#### Ziel der Übung
Wie kann man laut dem Textauszug über Machtworte negative Sätze wie »Aus dir wird nie was!« auch nennen?

#### Textauszug

****************

Unser aller Leben ist geprägt von Machtworten, vielleicht von einem Lebensmotto, das uns helfen kann, Entscheidungen zu fällen und leichter durchs Leben zu kommen. Aber es gibt auch negative Sätze, Worte und Gedanken, wie »Aus dir wird nie was!«, die Macht über uns haben und die sich wie eine dunkle Signatur tief in unseren Lebenslauf eingegraben haben. Man kann sie auch Giftsätze nennen. Und schließlich ist die Bibel, das Wort Gottes, ein Buch voller Machtworte, die vor allem eines wollen: Sie wollen uns befreien von den negativen und zerstörerischen Machtworten dieser Welt. »Gott sprach: Es werde Licht! Und es ward Licht« ist so ein typisches Machtwort der Bibel: ein kreatives, schaffendes Wort, das in sich schon die Veränderung birgt und uns hoffnungsvoll nach vorne schauen lässt. Da ist Licht!

****************

#### Gespeicherte Daten
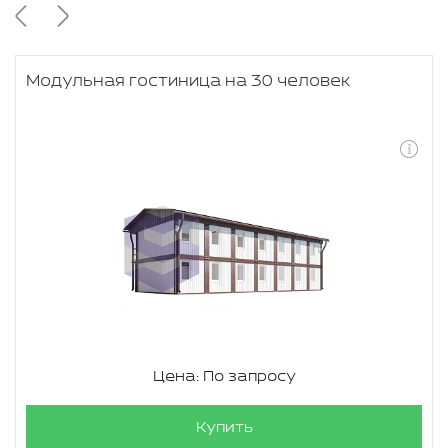
Модульная гостиница на 30 человек
Цена: По запросу
Купить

****************

#### Antwort
Man kann sie auch Giftsätze nennen.